You might expect this news to have come as a surprise; except it wasn’t a surprise, and it was barely news.  Just a couple of weeks prior, the Belgian public broadcaster VRT NWS revealed that Google employees and contractors regularly listen to clips of customers’ Google Home recordings.  In April of this year, Bloomberg revealed the same about Amazon’s Echo.

The problem with this seemingly ubiquitous industry practice isn’t just that tech companies are listening in to citizens’ lives without their consent (although that would surely be enough): it’s that third-party firms are often the ones doing the listening.

On some level, we all know that tech companies are mining our data.  We know that Facebook’s algorithm draws from our Likes to suggest targeted advertisements.  We know Apple uses our locations to do the same. What’s new is that people are on the other end of those data channels more often than we’d expect, and that those people aren’t necessarily employees of Apple or Facebook.  They work for anonymous, private companies.

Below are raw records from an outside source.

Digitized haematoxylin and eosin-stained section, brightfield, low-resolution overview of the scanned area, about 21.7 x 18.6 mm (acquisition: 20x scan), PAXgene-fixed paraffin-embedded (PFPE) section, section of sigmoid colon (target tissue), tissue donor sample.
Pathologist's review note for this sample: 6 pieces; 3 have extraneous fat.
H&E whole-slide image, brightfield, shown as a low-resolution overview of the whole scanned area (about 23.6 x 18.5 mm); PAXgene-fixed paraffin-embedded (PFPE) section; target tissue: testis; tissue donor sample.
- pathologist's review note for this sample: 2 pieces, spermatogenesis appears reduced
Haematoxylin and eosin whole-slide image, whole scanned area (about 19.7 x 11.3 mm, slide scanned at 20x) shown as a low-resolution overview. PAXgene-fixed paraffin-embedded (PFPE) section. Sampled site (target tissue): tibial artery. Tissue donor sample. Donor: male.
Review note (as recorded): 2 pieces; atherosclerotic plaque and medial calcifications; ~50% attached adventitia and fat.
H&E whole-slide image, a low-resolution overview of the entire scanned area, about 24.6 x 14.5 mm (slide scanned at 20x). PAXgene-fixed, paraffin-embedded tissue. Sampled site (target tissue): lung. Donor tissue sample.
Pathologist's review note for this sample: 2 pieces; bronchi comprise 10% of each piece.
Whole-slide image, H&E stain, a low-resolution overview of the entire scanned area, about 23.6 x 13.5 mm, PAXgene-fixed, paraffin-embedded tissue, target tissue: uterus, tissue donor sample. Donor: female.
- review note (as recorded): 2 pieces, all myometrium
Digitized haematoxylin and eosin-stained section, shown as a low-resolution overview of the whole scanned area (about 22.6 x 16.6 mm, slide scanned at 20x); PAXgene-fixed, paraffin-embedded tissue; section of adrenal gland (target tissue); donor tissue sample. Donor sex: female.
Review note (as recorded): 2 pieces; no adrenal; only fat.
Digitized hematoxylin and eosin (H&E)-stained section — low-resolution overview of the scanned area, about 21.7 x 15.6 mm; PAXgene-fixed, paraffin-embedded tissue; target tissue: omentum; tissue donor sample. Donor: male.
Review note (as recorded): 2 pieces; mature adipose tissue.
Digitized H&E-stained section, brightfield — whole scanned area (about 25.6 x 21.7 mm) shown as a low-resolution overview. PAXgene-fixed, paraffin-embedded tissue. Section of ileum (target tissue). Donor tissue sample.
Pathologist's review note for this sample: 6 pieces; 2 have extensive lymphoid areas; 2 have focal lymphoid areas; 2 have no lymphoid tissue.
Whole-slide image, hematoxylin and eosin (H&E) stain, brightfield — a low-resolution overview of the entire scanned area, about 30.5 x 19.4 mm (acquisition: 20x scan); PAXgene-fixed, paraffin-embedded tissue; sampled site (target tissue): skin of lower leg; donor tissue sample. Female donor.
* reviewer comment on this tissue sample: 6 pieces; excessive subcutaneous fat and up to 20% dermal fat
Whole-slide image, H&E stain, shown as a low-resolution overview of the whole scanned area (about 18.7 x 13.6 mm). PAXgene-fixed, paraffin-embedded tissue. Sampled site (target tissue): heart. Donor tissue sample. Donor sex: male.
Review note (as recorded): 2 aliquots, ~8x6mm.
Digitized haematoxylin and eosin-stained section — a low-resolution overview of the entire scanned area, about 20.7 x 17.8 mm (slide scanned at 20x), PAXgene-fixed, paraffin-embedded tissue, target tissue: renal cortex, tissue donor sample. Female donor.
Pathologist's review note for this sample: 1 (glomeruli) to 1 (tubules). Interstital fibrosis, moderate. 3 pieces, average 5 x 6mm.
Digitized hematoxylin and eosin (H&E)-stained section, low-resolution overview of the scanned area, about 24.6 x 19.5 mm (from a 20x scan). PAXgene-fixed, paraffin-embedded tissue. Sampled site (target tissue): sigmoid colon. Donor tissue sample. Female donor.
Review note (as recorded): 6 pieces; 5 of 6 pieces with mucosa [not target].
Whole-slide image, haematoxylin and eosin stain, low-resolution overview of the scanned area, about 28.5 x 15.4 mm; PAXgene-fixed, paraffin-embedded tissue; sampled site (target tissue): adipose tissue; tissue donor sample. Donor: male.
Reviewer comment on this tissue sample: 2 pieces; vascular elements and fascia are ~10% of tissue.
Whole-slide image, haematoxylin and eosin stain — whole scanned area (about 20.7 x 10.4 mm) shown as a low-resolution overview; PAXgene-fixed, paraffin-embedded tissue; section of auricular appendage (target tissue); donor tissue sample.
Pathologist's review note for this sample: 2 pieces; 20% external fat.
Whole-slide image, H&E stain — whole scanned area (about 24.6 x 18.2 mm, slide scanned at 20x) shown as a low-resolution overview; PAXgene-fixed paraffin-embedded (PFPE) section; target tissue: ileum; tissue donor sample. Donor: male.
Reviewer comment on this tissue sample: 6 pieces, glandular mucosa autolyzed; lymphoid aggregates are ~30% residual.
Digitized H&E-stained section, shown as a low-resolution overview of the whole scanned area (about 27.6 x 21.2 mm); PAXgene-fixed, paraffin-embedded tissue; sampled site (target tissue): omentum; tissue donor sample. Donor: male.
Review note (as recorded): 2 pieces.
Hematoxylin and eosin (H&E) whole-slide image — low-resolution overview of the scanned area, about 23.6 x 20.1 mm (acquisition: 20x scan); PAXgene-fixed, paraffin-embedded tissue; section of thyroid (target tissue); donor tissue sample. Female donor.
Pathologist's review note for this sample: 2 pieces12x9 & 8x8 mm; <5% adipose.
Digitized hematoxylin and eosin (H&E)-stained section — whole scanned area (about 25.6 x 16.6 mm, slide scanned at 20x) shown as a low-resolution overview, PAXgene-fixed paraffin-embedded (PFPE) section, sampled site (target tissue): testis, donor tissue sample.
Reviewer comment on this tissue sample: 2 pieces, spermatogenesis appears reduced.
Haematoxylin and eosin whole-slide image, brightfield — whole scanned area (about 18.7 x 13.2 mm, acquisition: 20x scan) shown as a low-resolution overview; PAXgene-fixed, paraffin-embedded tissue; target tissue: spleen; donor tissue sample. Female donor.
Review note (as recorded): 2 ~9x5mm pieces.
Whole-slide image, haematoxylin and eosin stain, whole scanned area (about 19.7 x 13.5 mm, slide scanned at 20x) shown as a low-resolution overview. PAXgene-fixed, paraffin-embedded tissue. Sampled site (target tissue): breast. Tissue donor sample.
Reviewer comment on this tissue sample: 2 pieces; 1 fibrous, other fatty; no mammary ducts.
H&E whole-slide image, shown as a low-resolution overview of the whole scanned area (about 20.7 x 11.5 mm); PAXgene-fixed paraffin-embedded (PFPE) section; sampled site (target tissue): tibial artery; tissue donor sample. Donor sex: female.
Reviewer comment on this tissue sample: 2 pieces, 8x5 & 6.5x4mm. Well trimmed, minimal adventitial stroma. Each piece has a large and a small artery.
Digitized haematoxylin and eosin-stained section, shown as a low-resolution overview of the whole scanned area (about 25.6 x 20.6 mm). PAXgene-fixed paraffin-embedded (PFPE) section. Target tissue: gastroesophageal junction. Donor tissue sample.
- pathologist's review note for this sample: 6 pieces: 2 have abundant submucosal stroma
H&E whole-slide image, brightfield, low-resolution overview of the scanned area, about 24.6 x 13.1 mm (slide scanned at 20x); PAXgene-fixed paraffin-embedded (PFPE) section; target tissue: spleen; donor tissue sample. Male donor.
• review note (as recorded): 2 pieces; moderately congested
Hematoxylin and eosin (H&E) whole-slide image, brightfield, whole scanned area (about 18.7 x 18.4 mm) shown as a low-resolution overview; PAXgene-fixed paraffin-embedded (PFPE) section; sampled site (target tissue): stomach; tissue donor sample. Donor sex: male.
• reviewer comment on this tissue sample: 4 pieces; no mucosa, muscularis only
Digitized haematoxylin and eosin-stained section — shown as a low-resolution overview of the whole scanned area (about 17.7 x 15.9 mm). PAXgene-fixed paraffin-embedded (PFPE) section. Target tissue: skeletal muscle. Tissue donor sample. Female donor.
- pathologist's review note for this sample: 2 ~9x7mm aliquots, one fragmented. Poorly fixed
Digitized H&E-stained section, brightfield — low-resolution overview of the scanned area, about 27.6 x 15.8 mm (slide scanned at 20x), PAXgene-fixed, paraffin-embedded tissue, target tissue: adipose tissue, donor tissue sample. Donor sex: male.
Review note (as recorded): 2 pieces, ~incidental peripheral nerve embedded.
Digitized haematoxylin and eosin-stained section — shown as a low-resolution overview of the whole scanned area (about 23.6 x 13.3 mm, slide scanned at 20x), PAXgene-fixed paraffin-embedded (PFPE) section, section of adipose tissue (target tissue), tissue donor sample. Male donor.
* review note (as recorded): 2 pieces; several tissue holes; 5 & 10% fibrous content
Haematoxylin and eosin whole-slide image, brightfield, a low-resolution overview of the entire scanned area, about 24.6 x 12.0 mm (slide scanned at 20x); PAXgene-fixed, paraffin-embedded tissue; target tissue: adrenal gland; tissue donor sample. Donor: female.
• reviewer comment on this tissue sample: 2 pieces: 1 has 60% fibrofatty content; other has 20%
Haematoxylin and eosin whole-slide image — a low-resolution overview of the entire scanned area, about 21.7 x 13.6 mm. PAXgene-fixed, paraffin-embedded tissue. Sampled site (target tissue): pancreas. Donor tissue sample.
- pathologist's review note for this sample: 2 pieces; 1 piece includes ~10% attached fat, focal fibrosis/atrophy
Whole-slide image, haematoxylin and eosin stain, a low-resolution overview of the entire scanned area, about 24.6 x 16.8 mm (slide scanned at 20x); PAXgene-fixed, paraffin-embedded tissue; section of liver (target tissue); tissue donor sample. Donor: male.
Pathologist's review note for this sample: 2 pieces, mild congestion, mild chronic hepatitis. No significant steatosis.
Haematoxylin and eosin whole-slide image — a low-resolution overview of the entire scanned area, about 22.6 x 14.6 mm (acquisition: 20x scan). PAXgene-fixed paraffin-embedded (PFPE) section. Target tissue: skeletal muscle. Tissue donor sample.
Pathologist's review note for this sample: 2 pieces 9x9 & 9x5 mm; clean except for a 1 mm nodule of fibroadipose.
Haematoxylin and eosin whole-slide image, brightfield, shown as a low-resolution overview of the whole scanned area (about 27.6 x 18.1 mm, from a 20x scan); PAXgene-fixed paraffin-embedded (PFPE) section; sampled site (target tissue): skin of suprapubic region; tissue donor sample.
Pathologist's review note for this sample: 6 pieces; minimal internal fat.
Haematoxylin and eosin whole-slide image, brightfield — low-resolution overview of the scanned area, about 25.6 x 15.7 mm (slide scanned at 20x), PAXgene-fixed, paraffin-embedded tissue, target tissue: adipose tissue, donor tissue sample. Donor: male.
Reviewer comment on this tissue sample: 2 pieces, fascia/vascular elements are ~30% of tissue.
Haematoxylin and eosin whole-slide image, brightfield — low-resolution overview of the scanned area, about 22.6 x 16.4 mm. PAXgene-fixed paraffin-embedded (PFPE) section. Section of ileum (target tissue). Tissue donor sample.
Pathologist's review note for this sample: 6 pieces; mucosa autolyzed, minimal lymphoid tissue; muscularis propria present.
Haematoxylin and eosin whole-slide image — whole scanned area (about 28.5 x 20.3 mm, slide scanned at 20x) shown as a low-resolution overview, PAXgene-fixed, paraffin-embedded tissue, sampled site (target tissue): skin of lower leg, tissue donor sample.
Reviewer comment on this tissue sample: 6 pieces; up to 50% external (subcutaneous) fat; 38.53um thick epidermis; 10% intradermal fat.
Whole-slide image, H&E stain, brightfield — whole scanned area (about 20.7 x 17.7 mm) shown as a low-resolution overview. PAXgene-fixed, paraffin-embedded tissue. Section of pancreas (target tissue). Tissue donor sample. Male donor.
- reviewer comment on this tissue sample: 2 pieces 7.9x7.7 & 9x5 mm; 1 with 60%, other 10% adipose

It’s unsettling that somebody, somewhere in the world may have overheard something you were doing in your own bedroom.  If you own a virtual assistant, it’s not out of the question that it’s already happened. What’s even more frightening is the prospect that those contractors lack the infrastructure to protect your bedroom recordings, in the way that Apple might.  As Apple’s whistleblower told The Guardian:

“[. . .] there’s a high turnover. It’s not like people are being encouraged to have consideration for people’s privacy, or even consider it. If there were someone with nefarious intentions, it wouldn’t be hard to identify [people].”

Major conglomerates employ tens, even hundreds of privately-owned contractor companies to carry out all kinds of business functions.  Hackers will target those smaller companies as a way to get to their larger counterparts. Just recently, for example, we reported on a lone hacker who managed to breach U.S. Customs and Border Patrol through a small contractor in Tennessee.

What might happen, then, if virtual assistant recordings–millions of them, taken from cars, doctor’s offices and bedrooms around the world–were to fall into the wrong hands?

It’s unlikely that tech giants will stop gathering our data, as long as we keep using their products.  However, there are steps Google, Amazon and Apple can take in order to regain some semblance of trust from the public.  The easiest of those steps involves improving how they deal with contractors. Strict procedures and safeguards must be put in place, to make sure contractors handle the data they’re given with care.  That means prioritizing information security, vetting employees, and removing identification information from recordings.  Additionally: advanced, AI-driven network monitoring can help big data companies keep a watchful eye over how contractors traffick in their customer data.  That way, any small privacy breach can be picked out and addressed before it becomes a big, company-wide problem.

There’s a saying in sports: a team is only as strong as its weakest player.  The principle applies, dually, to privacy in cyberspace.  What you do in your bedroom is only as private as the least private person or entity to hear it.